What this task involves » Although the entries contain pictures, repeat only their words, exactly as written.

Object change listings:

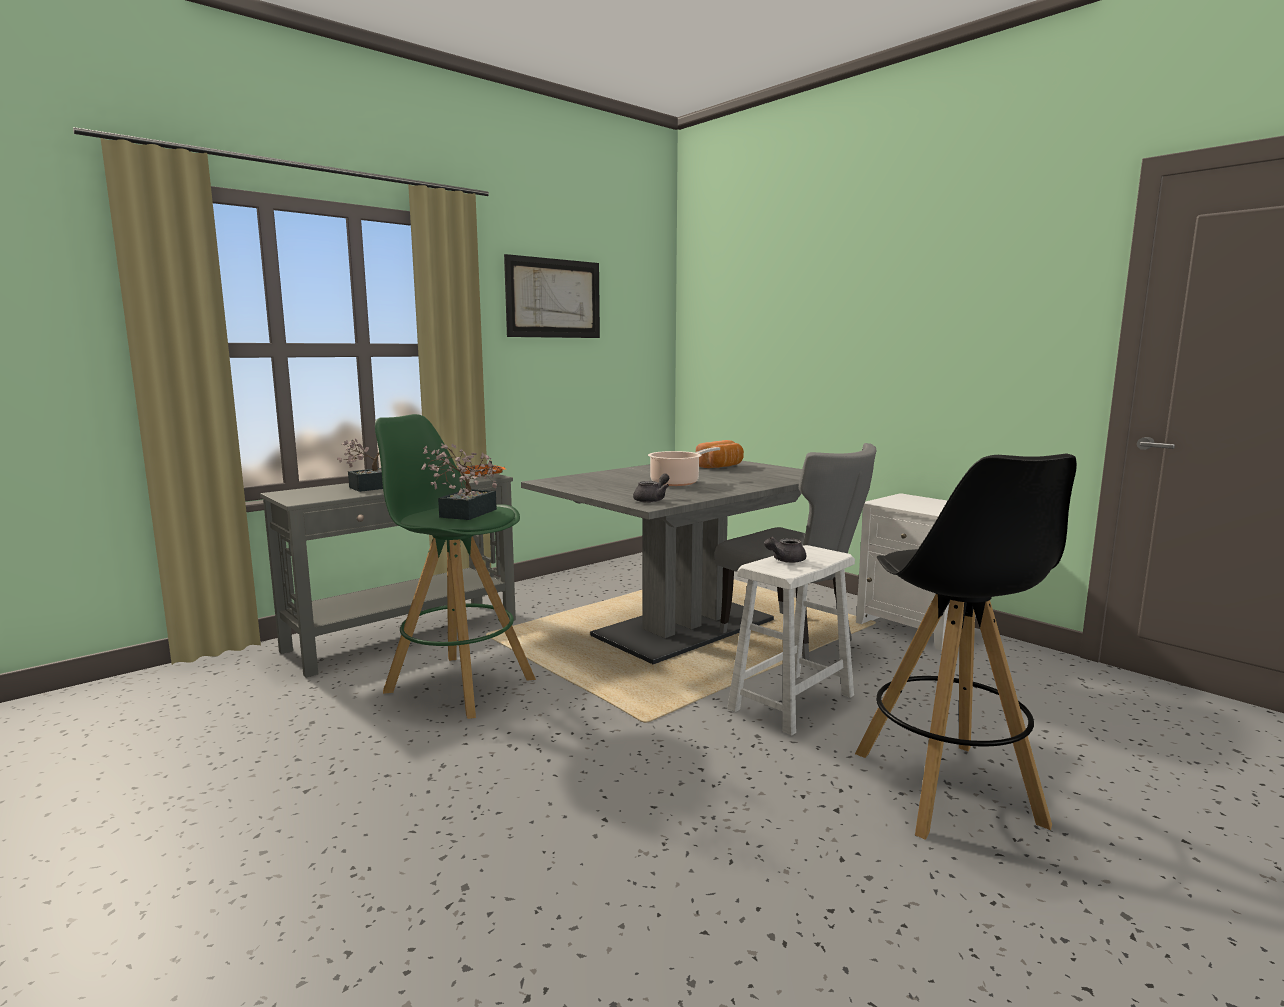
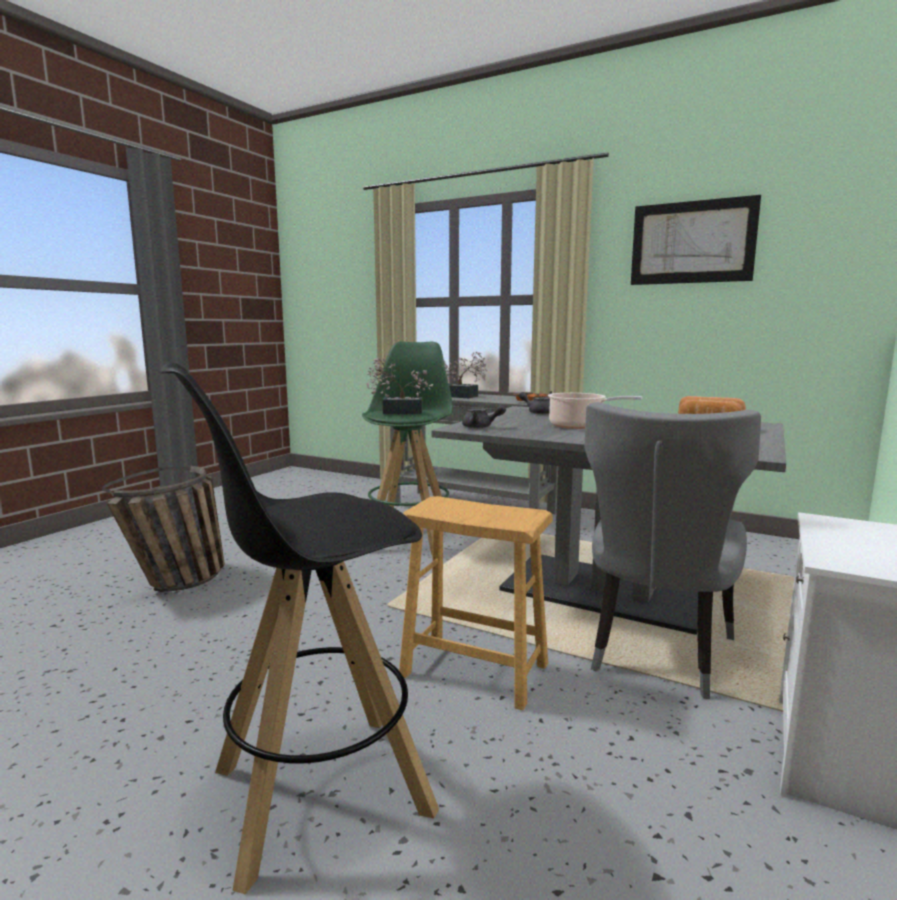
camera: 70 degrees right, 0 degrees up
(434, 885) = (179, 584): none -> basket
(784, 560) = (471, 507): grey teapot -> grey teapot (537, 412)
(792, 702) = (474, 670): white stool -> brown stool

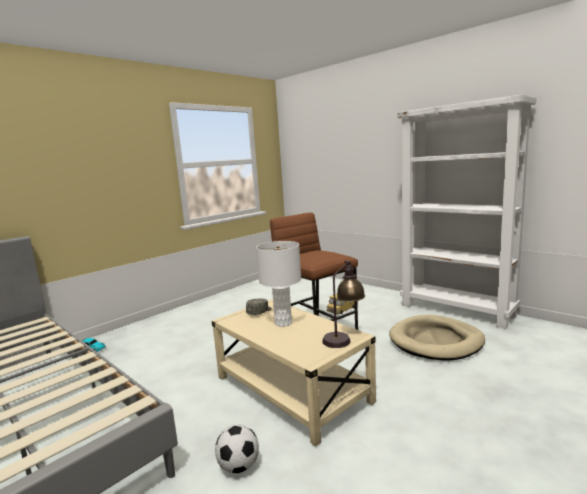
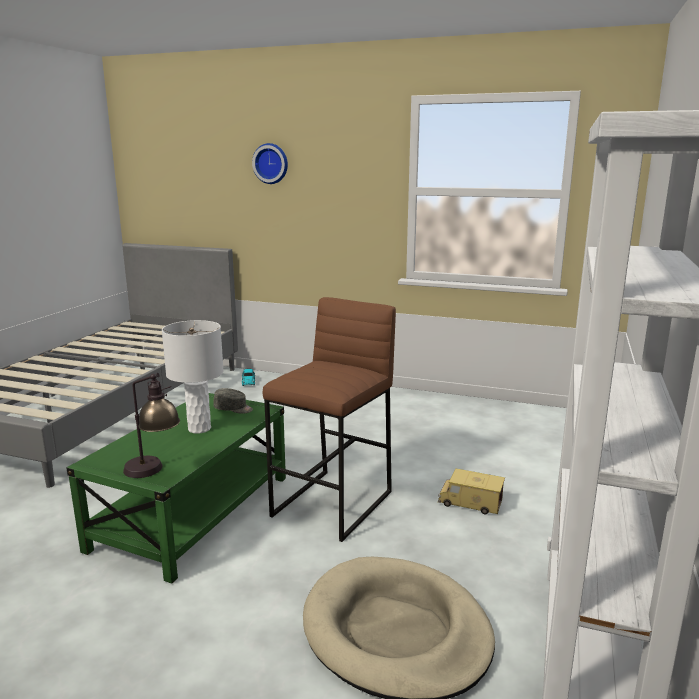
camera: 65 degrees right, 5 degrees up
(61, 151) = (271, 163): none -> wall clock
(239, 466) = (56, 515): football -> none
(291, 389) = (193, 512): beige coffee table -> green coffee table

Answer »
camera: 70 degrees right, 0 degrees up
(434, 885) = (179, 584): none -> basket
(784, 560) = (471, 507): grey teapot -> grey teapot (537, 412)
(792, 702) = (474, 670): white stool -> brown stool

camera: 65 degrees right, 5 degrees up
(61, 151) = (271, 163): none -> wall clock
(239, 466) = (56, 515): football -> none
(291, 389) = (193, 512): beige coffee table -> green coffee table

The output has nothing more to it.